Author:
Wang Luyao,Fan Yili,Chen Boxiao,Zhang Jiawei,Yang Luyu,Qiu Xi,Jiang Huawei,Li Jinfan,Xiao Xibin,Huang Liansheng,Xu Yang
Abstract
Despite significant improvements in prognosis, a subset of patients with primary central nervous system lymphoma (PCNSL) remains at high risk for relapse. The treatment of relapsed and refractory (R/R) PCNSL remains a major clinical challenge. Herein, we present a 24-year-old patient with PCNSL who relapsed 4 years after initial diagnosis and subsequently became refractory to high-dose methotrexate (HD-MTX), temozolomide, whole brain radiation therapy (WBRT), ibrutinib, and lenalidomide.

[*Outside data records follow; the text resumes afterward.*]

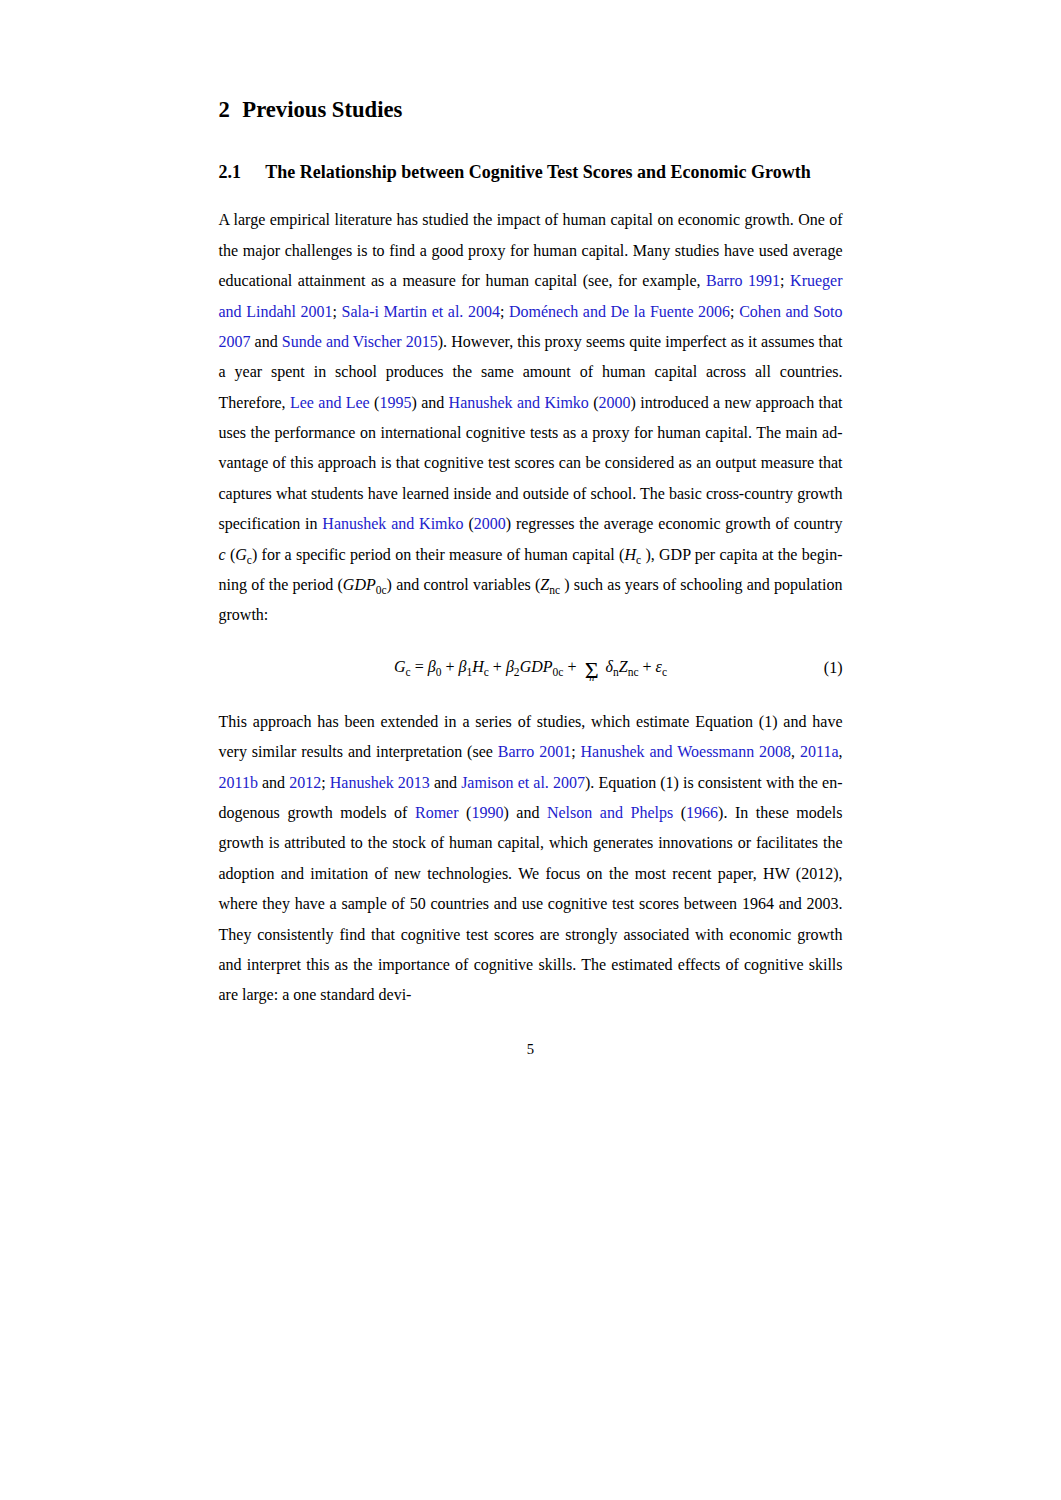2 Previous Studies
2.1 The Relationship between Cognitive Test Scores and Economic Growth
A large empirical literature has studied the impact of human capital on economic growth. One of the major challenges is to find a good proxy for human capital. Many studies have used average educational attainment as a measure for human capital (see, for example, Barro 1991; Krueger and Lindahl 2001; Sala-i Martin et al. 2004; Doménech and De la Fuente 2006; Cohen and Soto 2007 and Sunde and Vischer 2015). However, this proxy seems quite imperfect as it assumes that a year spent in school produces the same amount of human capital across all countries. Therefore, Lee and Lee (1995) and Hanushek and Kimko (2000) introduced a new approach that uses the performance on international cognitive tests as a proxy for human capital. The main advantage of this approach is that cognitive test scores can be considered as an output measure that captures what students have learned inside and outside of school. The basic cross-country growth specification in Hanushek and Kimko (2000) regresses the average economic growth of country c (Gc) for a specific period on their measure of human capital (Hc ), GDP per capita at the beginning of the period (GDP0c) and control variables (Znc ) such as years of schooling and population growth:
Gc = β0 + β1Hc + β2GDP0c + Σn δnZnc + εc (1)
This approach has been extended in a series of studies, which estimate Equation (1) and have very similar results and interpretation (see Barro 2001; Hanushek and Woessmann 2008, 2011a, 2011b and 2012; Hanushek 2013 and Jamison et al. 2007). Equation (1) is consistent with the endogenous growth models of Romer (1990) and Nelson and Phelps (1966). In these models growth is attributed to the stock of human capital, which generates innovations or facilitates the adoption and imitation of new technologies. We focus on the most recent paper, HW (2012), where they have a sample of 50 countries and use cognitive test scores between 1964 and 2003. They consistently find that cognitive test scores are strongly associated with economic growth and interpret this as the importance of cognitive skills. The estimated effects of cognitive skills are large: a one standard devi-
5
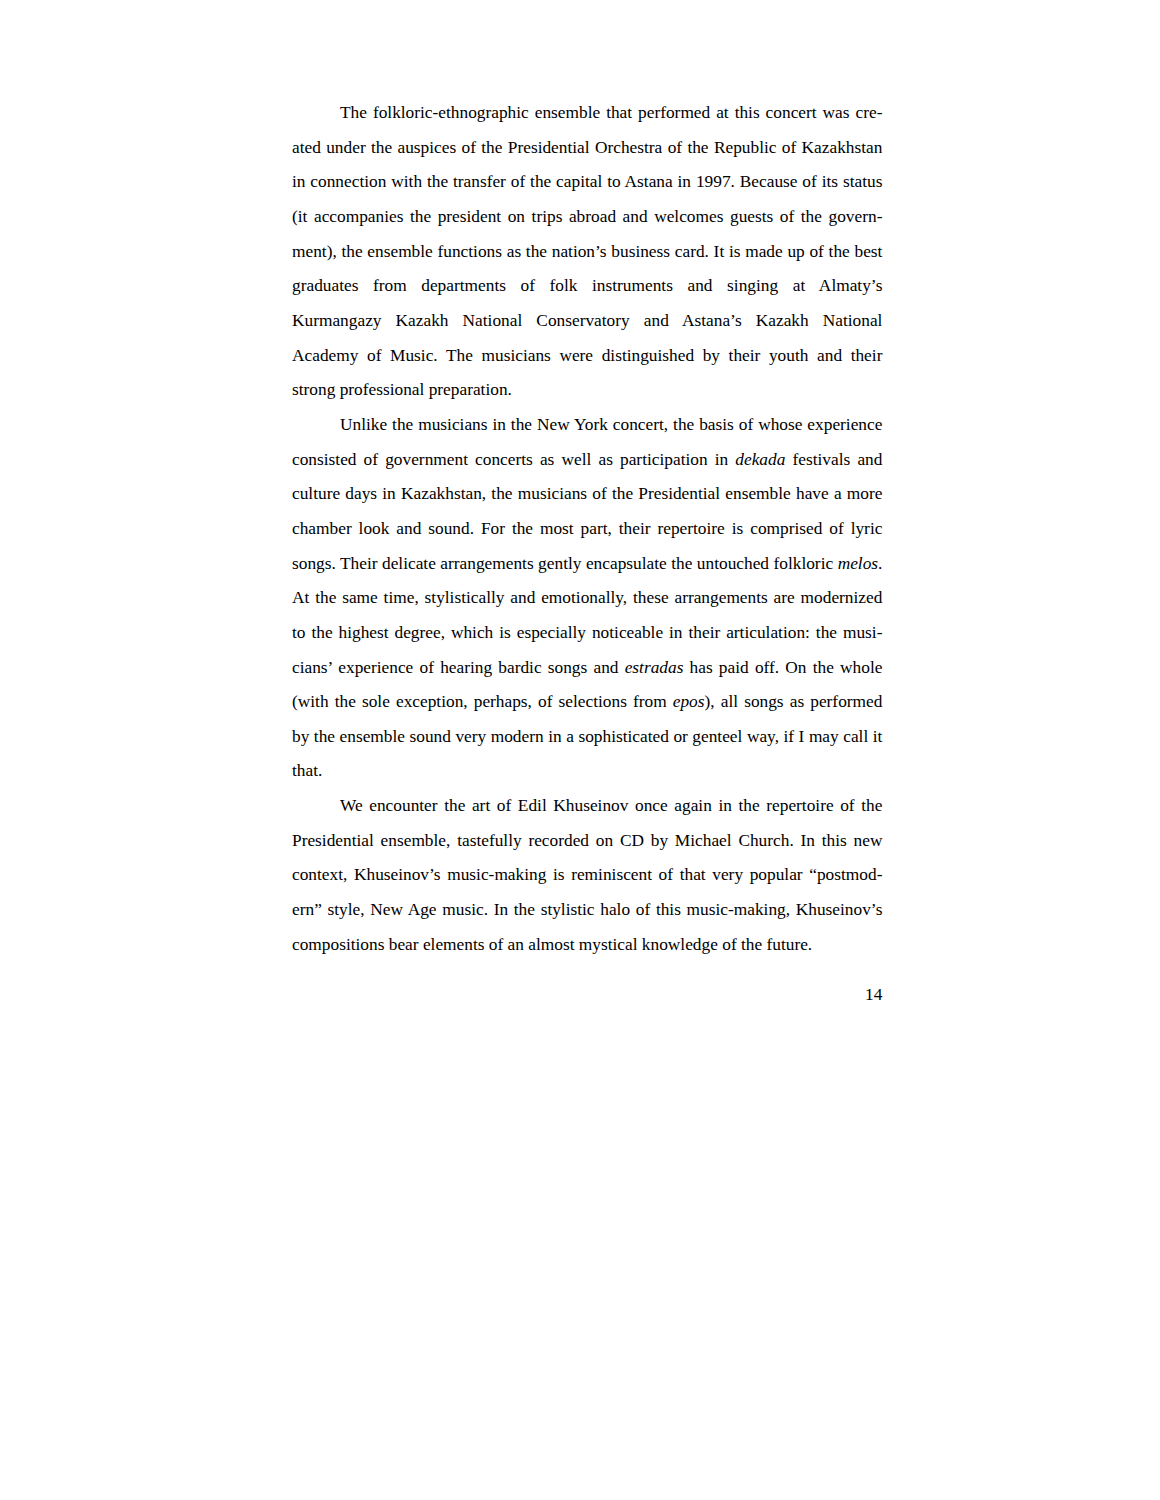The folkloric-ethnographic ensemble that performed at this concert was created under the auspices of the Presidential Orchestra of the Republic of Kazakhstan in connection with the transfer of the capital to Astana in 1997. Because of its status (it accompanies the president on trips abroad and welcomes guests of the government), the ensemble functions as the nation’s business card. It is made up of the best graduates from departments of folk instruments and singing at Almaty’s Kurmangazy Kazakh National Conservatory and Astana’s Kazakh National Academy of Music. The musicians were distinguished by their youth and their strong professional preparation.
Unlike the musicians in the New York concert, the basis of whose experience consisted of government concerts as well as participation in dekada festivals and culture days in Kazakhstan, the musicians of the Presidential ensemble have a more chamber look and sound. For the most part, their repertoire is comprised of lyric songs. Their delicate arrangements gently encapsulate the untouched folkloric melos. At the same time, stylistically and emotionally, these arrangements are modernized to the highest degree, which is especially noticeable in their articulation: the musicians’ experience of hearing bardic songs and estradas has paid off. On the whole (with the sole exception, perhaps, of selections from epos), all songs as performed by the ensemble sound very modern in a sophisticated or genteel way, if I may call it that.
We encounter the art of Edil Khuseinov once again in the repertoire of the Presidential ensemble, tastefully recorded on CD by Michael Church. In this new context, Khuseinov’s music-making is reminiscent of that very popular “postmodern” style, New Age music. In the stylistic halo of this music-making, Khuseinov’s compositions bear elements of an almost mystical knowledge of the future.
14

She received thiotepa with anti-programmed cell death protein 1 (PD-1) antibody and achieved partial remission and then underwent autologous stem cell transplantation (ASCT) with thiotepa-based conditioning. Post-transplant maintenance with thiotepa and anti-PD-1 at 3-month intervals resulted in a durable complete response (CR) in this case of R/R PCNSL. Our report highlights the important role of thiotepa in the treatment of patients with R/R PCNSL.